## THE TASK
Quote the records that follow in full, leaving the pictures out.

## Stored data
________

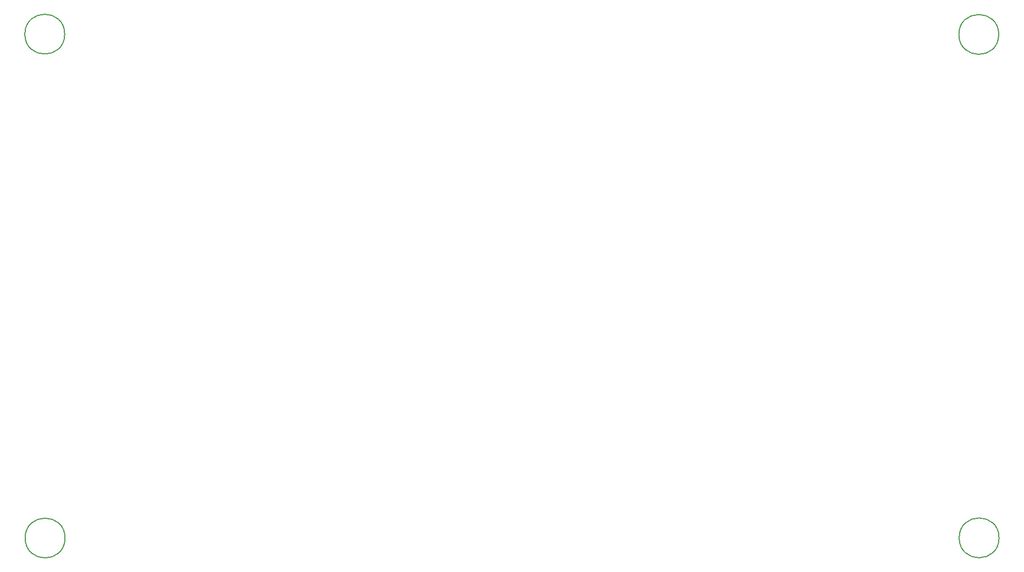
<source format=gbr>
%TF.GenerationSoftware,KiCad,Pcbnew,7.0.9*%
%TF.CreationDate,2024-11-07T18:52:40-06:00*%
%TF.ProjectId,RC17,52433137-2e6b-4696-9361-645f70636258,rev?*%
%TF.SameCoordinates,Original*%
%TF.FileFunction,Other,Comment*%
%FSLAX46Y46*%
G04 Gerber Fmt 4.6, Leading zero omitted, Abs format (unit mm)*
G04 Created by KiCad (PCBNEW 7.0.9) date 2024-11-07 18:52:40*
%MOMM*%
%LPD*%
G01*
G04 APERTURE LIST*
%ADD10C,0.150000*%
G04 APERTURE END LIST*
D10*
%TO.C, *%
X176750000Y-104475000D02*
G75*
G03*
X176750000Y-104475000I-3200000J0D01*
G01*
X26725000Y-23500000D02*
G75*
G03*
X26725000Y-23500000I-3200000J0D01*
G01*
X26775000Y-104500000D02*
G75*
G03*
X26775000Y-104500000I-3200000J0D01*
G01*
X176700000Y-23550000D02*
G75*
G03*
X176700000Y-23550000I-3200000J0D01*
G01*
%TD*%
M02*

</source>
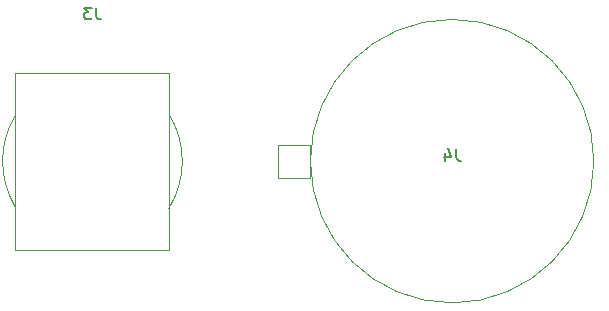
<source format=gbr>
%TF.GenerationSoftware,KiCad,Pcbnew,(5.99.0-11163-g08fb05e522)*%
%TF.CreationDate,2021-11-19T20:45:56+01:00*%
%TF.ProjectId,pumpBoard,70756d70-426f-4617-9264-2e6b69636164,rev?*%
%TF.SameCoordinates,Original*%
%TF.FileFunction,Legend,Bot*%
%TF.FilePolarity,Positive*%
%FSLAX46Y46*%
G04 Gerber Fmt 4.6, Leading zero omitted, Abs format (unit mm)*
G04 Created by KiCad (PCBNEW (5.99.0-11163-g08fb05e522)) date 2021-11-19 20:45:56*
%MOMM*%
%LPD*%
G01*
G04 APERTURE LIST*
%ADD10C,0.150000*%
%ADD11C,0.120000*%
G04 APERTURE END LIST*
D10*
%TO.C,J4*%
X167973333Y-95472380D02*
X167973333Y-96186666D01*
X168020952Y-96329523D01*
X168116190Y-96424761D01*
X168259047Y-96472380D01*
X168354285Y-96472380D01*
X167068571Y-95805714D02*
X167068571Y-96472380D01*
X167306666Y-95424761D02*
X167544761Y-96139047D01*
X166925714Y-96139047D01*
%TO.C,J3*%
X137493333Y-83526380D02*
X137493333Y-84240666D01*
X137540952Y-84383523D01*
X137636190Y-84478761D01*
X137779047Y-84526380D01*
X137874285Y-84526380D01*
X137112380Y-83526380D02*
X136493333Y-83526380D01*
X136826666Y-83907333D01*
X136683809Y-83907333D01*
X136588571Y-83954952D01*
X136540952Y-84002571D01*
X136493333Y-84097809D01*
X136493333Y-84335904D01*
X136540952Y-84431142D01*
X136588571Y-84478761D01*
X136683809Y-84526380D01*
X136969523Y-84526380D01*
X137064761Y-84478761D01*
X137112380Y-84431142D01*
D11*
%TO.C,J4*%
X155640000Y-95148191D02*
X152908000Y-95148191D01*
X152908000Y-95148191D02*
X152908000Y-97929142D01*
X152908000Y-97929142D02*
X155640000Y-97929142D01*
X155640000Y-97929142D02*
X155640000Y-95148191D01*
X179640000Y-96520000D02*
G75*
G03*
X179640000Y-96520000I-12000000J0D01*
G01*
%TO.C,J3*%
X143660000Y-89020000D02*
X130660000Y-89020000D01*
X130660000Y-89020000D02*
X130660000Y-104020000D01*
X130660000Y-104020000D02*
X143660000Y-104020000D01*
X143660000Y-104020000D02*
X143660000Y-89020000D01*
X130649322Y-100393843D02*
G75*
G02*
X130661664Y-92625488I6510678J3873843D01*
G01*
X143660029Y-100528687D02*
G75*
G03*
X143670956Y-92529085I-6500029J4008687D01*
G01*
%TD*%
M02*

</source>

________

## ANSWER
<source format=gbr>
%TF.GenerationSoftware,KiCad,Pcbnew,7.0.9*%
%TF.CreationDate,2024-11-07T18:52:40-06:00*%
%TF.ProjectId,RC17,52433137-2e6b-4696-9361-645f70636258,rev?*%
%TF.SameCoordinates,Original*%
%TF.FileFunction,Other,Comment*%
%FSLAX46Y46*%
G04 Gerber Fmt 4.6, Leading zero omitted, Abs format (unit mm)*
G04 Created by KiCad (PCBNEW 7.0.9) date 2024-11-07 18:52:40*
%MOMM*%
%LPD*%
G01*
G04 APERTURE LIST*
%ADD10C,0.150000*%
G04 APERTURE END LIST*
D10*
%TO.C, *%
X176750000Y-104475000D02*
G75*
G03*
X176750000Y-104475000I-3200000J0D01*
G01*
X26725000Y-23500000D02*
G75*
G03*
X26725000Y-23500000I-3200000J0D01*
G01*
X26775000Y-104500000D02*
G75*
G03*
X26775000Y-104500000I-3200000J0D01*
G01*
X176700000Y-23550000D02*
G75*
G03*
X176700000Y-23550000I-3200000J0D01*
G01*
%TD*%
M02*

</source>
<source format=gbr>
%TF.GenerationSoftware,KiCad,Pcbnew,(5.99.0-11163-g08fb05e522)*%
%TF.CreationDate,2021-11-19T20:45:56+01:00*%
%TF.ProjectId,pumpBoard,70756d70-426f-4617-9264-2e6b69636164,rev?*%
%TF.SameCoordinates,Original*%
%TF.FileFunction,Legend,Bot*%
%TF.FilePolarity,Positive*%
%FSLAX46Y46*%
G04 Gerber Fmt 4.6, Leading zero omitted, Abs format (unit mm)*
G04 Created by KiCad (PCBNEW (5.99.0-11163-g08fb05e522)) date 2021-11-19 20:45:56*
%MOMM*%
%LPD*%
G01*
G04 APERTURE LIST*
%ADD10C,0.150000*%
%ADD11C,0.120000*%
G04 APERTURE END LIST*
D10*
%TO.C,J4*%
X167973333Y-95472380D02*
X167973333Y-96186666D01*
X168020952Y-96329523D01*
X168116190Y-96424761D01*
X168259047Y-96472380D01*
X168354285Y-96472380D01*
X167068571Y-95805714D02*
X167068571Y-96472380D01*
X167306666Y-95424761D02*
X167544761Y-96139047D01*
X166925714Y-96139047D01*
%TO.C,J3*%
X137493333Y-83526380D02*
X137493333Y-84240666D01*
X137540952Y-84383523D01*
X137636190Y-84478761D01*
X137779047Y-84526380D01*
X137874285Y-84526380D01*
X137112380Y-83526380D02*
X136493333Y-83526380D01*
X136826666Y-83907333D01*
X136683809Y-83907333D01*
X136588571Y-83954952D01*
X136540952Y-84002571D01*
X136493333Y-84097809D01*
X136493333Y-84335904D01*
X136540952Y-84431142D01*
X136588571Y-84478761D01*
X136683809Y-84526380D01*
X136969523Y-84526380D01*
X137064761Y-84478761D01*
X137112380Y-84431142D01*
D11*
%TO.C,J4*%
X155640000Y-95148191D02*
X152908000Y-95148191D01*
X152908000Y-95148191D02*
X152908000Y-97929142D01*
X152908000Y-97929142D02*
X155640000Y-97929142D01*
X155640000Y-97929142D02*
X155640000Y-95148191D01*
X179640000Y-96520000D02*
G75*
G03*
X179640000Y-96520000I-12000000J0D01*
G01*
%TO.C,J3*%
X143660000Y-89020000D02*
X130660000Y-89020000D01*
X130660000Y-89020000D02*
X130660000Y-104020000D01*
X130660000Y-104020000D02*
X143660000Y-104020000D01*
X143660000Y-104020000D02*
X143660000Y-89020000D01*
X130649322Y-100393843D02*
G75*
G02*
X130661664Y-92625488I6510678J3873843D01*
G01*
X143660029Y-100528687D02*
G75*
G03*
X143670956Y-92529085I-6500029J4008687D01*
G01*
%TD*%
M02*

</source>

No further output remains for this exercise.